Again, Meng Diu gave a shallow nod. “Indeed. You may take your leave now, Baroness. The performance will begin soon, and I am certain that you would rather be in the company of your peers.”
“I would not reject Lady Meng’s company,” Ling Qi said, standing and giving a polite bow. “But I will thank you for releasing me to see to my other guests.”
The older woman dismissed her with a wave of her sleeve. “Go. We may have more to speak of in the future.”
One more bow, and then, Ling Qi turned to leave, not letting out the sigh of relief that wanted to escape out into the world. Leaving the range of Meng Diu’s domain, she was soon greeting guests again for a short time before she took a conspicuously empty seat next to Meizhen.
“You are well?” her friend asked evenly.
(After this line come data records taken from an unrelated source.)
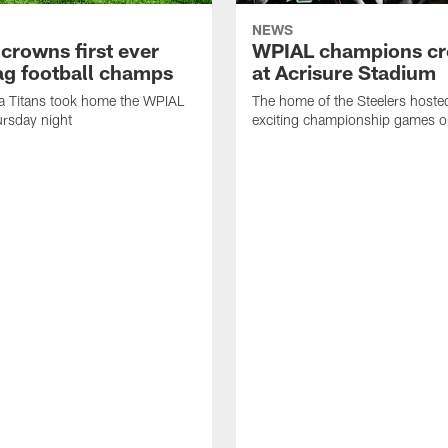
NEWS
crowns first ever
WPIAL champions c
lag football champs
at Acrisure Stadium
a Titans took home the WPIAL
The home of the Steelers hoste
ursday night
exciting championship games o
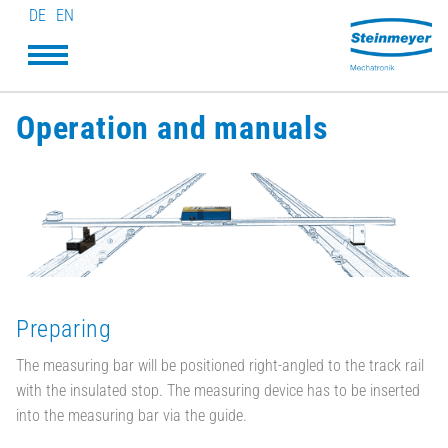
DE
EN
Operation and manuals
Preparing
The measuring bar will be positioned right-angled to the track rail
with the insulated stop. The measuring device has to be inserted
into the measuring bar via the guide.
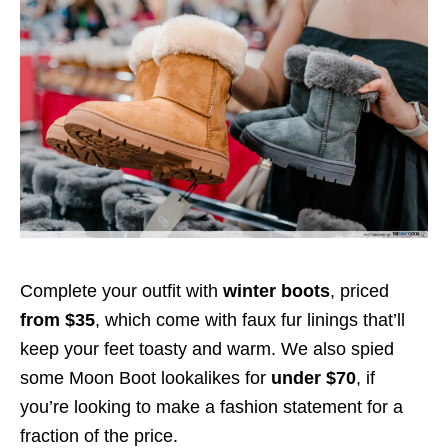
Complete your outfit with
winter boots
, priced
from $35
, which come with faux fur linings that’ll
keep your feet toasty and warm. We also spied
some Moon Boot lookalikes for
under $70
, if
you’re looking to make a fashion statement for a
fraction of the price.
She didn’t turn her head from the stage as the lanterns arrayed around the room began to dim, signalling that the performance was nigh.
“Yes, just some negotiations.” Ling Qi leaned back in her seat as she mentally prodded Zhengui to wakefulness. “I’ll tell you about it later.”
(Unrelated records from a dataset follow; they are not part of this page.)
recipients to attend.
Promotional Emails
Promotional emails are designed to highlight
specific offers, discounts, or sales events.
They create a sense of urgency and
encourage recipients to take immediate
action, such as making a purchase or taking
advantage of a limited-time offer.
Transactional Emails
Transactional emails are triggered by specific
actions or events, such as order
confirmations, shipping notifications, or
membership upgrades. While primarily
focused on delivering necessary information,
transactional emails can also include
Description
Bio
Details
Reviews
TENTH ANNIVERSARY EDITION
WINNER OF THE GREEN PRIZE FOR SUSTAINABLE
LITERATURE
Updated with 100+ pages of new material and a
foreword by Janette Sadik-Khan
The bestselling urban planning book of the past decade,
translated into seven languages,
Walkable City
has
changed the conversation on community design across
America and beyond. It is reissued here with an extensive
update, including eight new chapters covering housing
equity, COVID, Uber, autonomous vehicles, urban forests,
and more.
Meizhen glanced her way, raising an eyebrow, but made no more of it.
The curtain on the stage rose. If Ling Qi wasn’t intimately familiar with Hanyi’s aura, she might not have recognized the winter spirit. Hanyi’s hair was done up and threaded through with pale white flowers, and somehow, between the lighting and the cosmetics, her deathly pallor looked ethereal instead. As the curtains rose, Hanyi stepped forward, her hands clasped together, and began to sing.
Ling Qi breathed out, and let the melody wash over her and carry her away.